- **ТЕКСТ**:
== == ==

В описанной в кратких чертах системе тотемных групп мы без труда усматриваем развитую организацию общественного производства. Отдельные тотемные группы являются ни чем иным, как членами одной широкой системы разделения труда. Все группы вместе образуют упорядоченное, планомерное целое, и каждая группа действует вполне организованно и планомерно под единым руководством. То обстоятельство, что эта система производства выступает в религиозной форме, в форме различных запретов вкушения пищи, церемоний и т. д., доказывает только, что этот производственный план весьма древнего происхождения и что эта организация существовала у австралийских негров уже столетия, а, может быть, даже тысячелетия тому назад, так что у ней было достаточно времени, чтобы окаменеть в жестких формулах; таким образом элементами таинственного культа стало то, что первоначально было вызвано простой целесообразностью с точки зрения производства и добывания пищи.
Эта связь фактов, раскрытая англичанами Спенсером и Гилленом, подтверждается также и другим ученым—Фрезером, который, например, определенно заявляет: «Мы должны помнить, что различные тотемные группы в тотемистском обществе не изолированы друг от друга; они перемешаны между собою и применяют силу своей магии на общую пользу. В первоначальной системе мужчины группы Кенгуру охотились, если мы не ошибаемся, за кенгуру в одинаковой степени в пользу других групп, как и своей, и то же самое наблюдалось у группы Гусениц, группы Сокола и остальных. При новой системе, принявшей уже религиозные формы, при которых было запрещено убивать и есть тотемных животных, мужчины группы Кенгуру продолжают разводить кенгуру, но уже не для собственного пользования. Группа Эму продолжает заниматься разведением эму, хотя уже сама не имеет больше права питаться этим мясом; мужчины группы Гусеницы продолжают кудесничать в целях прироста гусениц, хотя это лакомство предназначается для чужих желудков». Одним словом, то, что в настоящее время является системой культа, было в древнейшее время просто системой организованного общественного производства и самого широкого разделения труда. Перейдем теперь к распределению продуктов у австралийских негров. Мы здесь наталкиваемся на, пожалуй, еще более детализированную и сложную систему. Каждый убитый на охоте зверь, каждое найденное яйцо, каждая горсть фруктов представляется для потребления по определенным правилам и по установленному плану тем или другим членам общества. Так, вся растительная пища, собранная женщинами, принадлежит им и их детям. Охотничья добыча мужчин распределяется по правилам, различным в каждом племени, но детально разработанным у каждого из них. Так, например, английский ученый Ховитт, изучавший быт племен, живущих в юго-восточной Австралии, главным образом в провинции Виктория, нашел у них следующий способ распределения:
«Какой-нибудь мужчина убивает кенгуру в некотором расстоянии от становища. Его сопровождают двое других мужчин, не успевших однако помочь ему в убиении этого зверя. Расстояние от становища довольно значительно, поэтому приходится, прежде чем отнести кенгуру к жилью, зажарить его. Первый мужчина разводит огонь, а двое других разрезают животное, все трое жарят внутренности и съедают их. Распределение производится следующим путем: мужчины №№ 2 и 3 получают одно бедро, хвост и второе бедро с боковым куском, потому что они присутствовали на охоте и помогали при свежевании. Мужчина № 1 оставляет себе все остальное и уносит его в становище. Голову и спину его жена относит к своим родителям, остальное получают родители мужа. Если у него самого нет мяса, он оставляет немного для себя, но если у него есть, например, оппосум, то он отдает все. Если его мать наловила рыбы, то она уделяет ему немного из своего улова; или ему дают что-либо родители жены; так же точно они уделяют ему кое-что и на следующее утро. Дети всегда снабжаются в достаточном количестве старшими».

== == ==

- **ФОРМУЛИРОВКА ЗАДАНИЯ 1**:
Подсчитайте, в скольких строках листинга ниже встречается строка "track" с учетом регистра. В ответе укажите только число.

- **ПРЕДОСТАВЛЕННЫЙ ЛИСТИНГ**:
== == ==

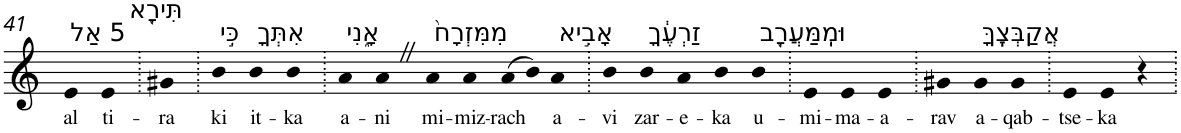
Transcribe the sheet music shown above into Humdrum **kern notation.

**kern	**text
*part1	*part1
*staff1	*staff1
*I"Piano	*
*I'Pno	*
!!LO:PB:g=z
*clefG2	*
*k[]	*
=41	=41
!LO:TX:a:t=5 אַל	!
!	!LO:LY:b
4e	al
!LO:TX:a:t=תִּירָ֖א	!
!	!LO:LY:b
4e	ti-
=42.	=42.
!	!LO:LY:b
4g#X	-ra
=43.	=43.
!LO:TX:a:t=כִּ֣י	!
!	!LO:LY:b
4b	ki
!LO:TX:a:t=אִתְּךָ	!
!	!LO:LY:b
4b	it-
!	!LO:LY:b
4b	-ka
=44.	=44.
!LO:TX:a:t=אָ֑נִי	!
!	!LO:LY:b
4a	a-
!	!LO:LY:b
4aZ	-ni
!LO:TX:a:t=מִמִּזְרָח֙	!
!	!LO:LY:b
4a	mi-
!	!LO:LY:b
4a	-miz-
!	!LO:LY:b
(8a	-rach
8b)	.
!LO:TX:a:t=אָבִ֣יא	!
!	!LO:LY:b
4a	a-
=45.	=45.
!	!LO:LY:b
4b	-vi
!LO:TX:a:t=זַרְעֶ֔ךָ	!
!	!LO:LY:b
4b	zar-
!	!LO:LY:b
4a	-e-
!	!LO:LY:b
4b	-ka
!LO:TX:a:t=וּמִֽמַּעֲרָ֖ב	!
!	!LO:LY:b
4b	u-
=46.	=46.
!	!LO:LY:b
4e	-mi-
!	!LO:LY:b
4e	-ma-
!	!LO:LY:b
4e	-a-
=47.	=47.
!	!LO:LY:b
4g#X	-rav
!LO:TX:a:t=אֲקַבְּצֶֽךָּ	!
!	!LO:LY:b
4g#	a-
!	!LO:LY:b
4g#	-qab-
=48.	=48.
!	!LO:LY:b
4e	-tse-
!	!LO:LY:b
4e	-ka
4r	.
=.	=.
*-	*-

== == ==

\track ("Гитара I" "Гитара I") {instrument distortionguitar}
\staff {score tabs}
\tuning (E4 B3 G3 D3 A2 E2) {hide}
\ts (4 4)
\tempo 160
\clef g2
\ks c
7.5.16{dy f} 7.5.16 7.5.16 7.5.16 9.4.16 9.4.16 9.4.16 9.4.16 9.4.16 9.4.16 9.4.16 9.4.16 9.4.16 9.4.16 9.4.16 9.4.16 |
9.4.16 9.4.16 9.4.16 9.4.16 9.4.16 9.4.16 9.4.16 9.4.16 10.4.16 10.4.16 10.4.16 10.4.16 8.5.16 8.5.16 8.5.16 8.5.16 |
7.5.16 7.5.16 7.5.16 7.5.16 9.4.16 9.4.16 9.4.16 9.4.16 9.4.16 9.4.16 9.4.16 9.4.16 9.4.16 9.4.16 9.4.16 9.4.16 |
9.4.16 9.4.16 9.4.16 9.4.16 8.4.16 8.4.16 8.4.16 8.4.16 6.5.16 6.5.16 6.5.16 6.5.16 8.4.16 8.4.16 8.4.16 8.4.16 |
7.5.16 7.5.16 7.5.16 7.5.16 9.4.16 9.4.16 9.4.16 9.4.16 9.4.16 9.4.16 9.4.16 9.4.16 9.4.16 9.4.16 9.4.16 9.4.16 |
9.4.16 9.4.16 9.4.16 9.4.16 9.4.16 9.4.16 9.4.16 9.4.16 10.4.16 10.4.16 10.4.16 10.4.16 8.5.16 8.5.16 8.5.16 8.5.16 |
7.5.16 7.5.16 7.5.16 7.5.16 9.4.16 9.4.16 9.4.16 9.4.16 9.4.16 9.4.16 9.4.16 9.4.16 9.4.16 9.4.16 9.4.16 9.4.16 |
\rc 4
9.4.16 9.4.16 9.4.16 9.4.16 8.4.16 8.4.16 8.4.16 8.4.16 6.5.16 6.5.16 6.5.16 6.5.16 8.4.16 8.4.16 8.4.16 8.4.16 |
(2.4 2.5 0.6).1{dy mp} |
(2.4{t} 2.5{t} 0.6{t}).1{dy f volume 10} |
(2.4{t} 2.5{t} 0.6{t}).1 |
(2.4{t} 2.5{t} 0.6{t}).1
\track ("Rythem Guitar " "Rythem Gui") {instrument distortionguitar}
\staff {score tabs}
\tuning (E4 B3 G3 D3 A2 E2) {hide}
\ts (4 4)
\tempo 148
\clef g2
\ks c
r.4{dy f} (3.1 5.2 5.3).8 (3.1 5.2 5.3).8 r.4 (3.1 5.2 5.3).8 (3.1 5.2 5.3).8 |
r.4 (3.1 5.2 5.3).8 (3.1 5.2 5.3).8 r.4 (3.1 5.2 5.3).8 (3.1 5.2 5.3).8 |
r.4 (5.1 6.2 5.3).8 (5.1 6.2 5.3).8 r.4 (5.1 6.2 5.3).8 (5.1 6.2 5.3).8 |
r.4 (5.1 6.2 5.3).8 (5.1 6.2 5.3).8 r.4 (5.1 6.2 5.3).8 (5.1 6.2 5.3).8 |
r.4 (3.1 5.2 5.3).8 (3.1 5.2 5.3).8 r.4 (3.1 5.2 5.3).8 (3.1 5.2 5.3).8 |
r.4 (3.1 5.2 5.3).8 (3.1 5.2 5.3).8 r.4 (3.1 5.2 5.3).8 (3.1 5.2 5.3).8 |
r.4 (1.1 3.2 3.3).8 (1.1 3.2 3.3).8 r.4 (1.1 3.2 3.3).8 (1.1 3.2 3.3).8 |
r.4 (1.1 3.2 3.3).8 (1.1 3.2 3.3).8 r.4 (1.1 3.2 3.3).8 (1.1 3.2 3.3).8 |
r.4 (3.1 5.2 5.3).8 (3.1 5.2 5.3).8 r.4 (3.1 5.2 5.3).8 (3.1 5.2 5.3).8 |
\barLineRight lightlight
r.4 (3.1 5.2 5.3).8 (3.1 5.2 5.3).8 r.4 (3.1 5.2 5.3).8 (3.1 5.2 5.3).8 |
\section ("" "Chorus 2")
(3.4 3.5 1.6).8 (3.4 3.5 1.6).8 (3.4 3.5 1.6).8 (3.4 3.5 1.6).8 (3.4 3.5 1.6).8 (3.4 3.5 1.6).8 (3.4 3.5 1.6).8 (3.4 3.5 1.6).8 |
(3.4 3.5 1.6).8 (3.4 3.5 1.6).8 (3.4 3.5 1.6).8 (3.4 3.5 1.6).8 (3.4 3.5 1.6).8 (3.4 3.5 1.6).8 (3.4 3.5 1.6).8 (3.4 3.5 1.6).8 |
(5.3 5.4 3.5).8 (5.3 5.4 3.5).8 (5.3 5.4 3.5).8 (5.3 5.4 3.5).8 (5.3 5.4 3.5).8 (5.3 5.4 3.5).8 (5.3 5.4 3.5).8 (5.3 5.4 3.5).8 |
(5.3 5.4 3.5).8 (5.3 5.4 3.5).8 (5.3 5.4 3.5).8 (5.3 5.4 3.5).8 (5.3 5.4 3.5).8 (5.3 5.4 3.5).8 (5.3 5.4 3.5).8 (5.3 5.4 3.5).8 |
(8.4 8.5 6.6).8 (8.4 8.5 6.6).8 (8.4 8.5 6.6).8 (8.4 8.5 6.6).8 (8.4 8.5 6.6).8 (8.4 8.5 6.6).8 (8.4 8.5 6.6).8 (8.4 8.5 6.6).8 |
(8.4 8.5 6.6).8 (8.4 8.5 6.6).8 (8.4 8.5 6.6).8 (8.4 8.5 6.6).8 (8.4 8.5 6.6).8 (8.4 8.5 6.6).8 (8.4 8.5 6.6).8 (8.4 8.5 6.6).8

== == ==

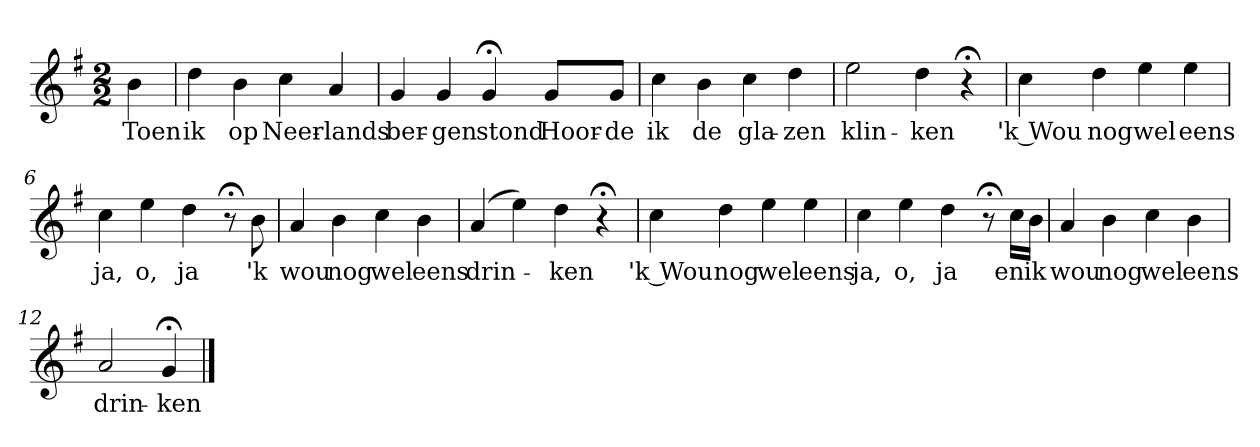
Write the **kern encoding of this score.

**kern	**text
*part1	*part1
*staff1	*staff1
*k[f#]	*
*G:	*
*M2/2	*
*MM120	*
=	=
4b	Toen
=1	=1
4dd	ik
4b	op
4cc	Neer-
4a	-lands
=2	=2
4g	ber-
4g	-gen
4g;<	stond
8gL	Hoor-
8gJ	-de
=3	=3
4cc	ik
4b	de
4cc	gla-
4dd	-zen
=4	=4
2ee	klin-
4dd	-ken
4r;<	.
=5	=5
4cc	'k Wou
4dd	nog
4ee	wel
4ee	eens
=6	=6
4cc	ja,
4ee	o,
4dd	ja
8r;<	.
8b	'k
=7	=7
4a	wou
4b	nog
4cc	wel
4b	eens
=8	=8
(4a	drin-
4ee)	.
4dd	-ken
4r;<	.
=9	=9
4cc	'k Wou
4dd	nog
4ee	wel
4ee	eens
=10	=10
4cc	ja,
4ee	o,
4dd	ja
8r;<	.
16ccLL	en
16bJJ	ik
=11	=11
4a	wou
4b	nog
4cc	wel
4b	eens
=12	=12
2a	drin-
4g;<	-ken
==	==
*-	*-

== == ==

- **ФОРМУЛИРОВКА ЗАДАНИЯ 2**:
Кому, согласно тексту выше, принадлежит вся растительная пища, собранная женщинами?

- **ВЕРНЫЙ ОТВЕТ 1**:
2

- **ВЕРНЫЙ ОТВЕТ 2**:
Самим женщинам и их детям.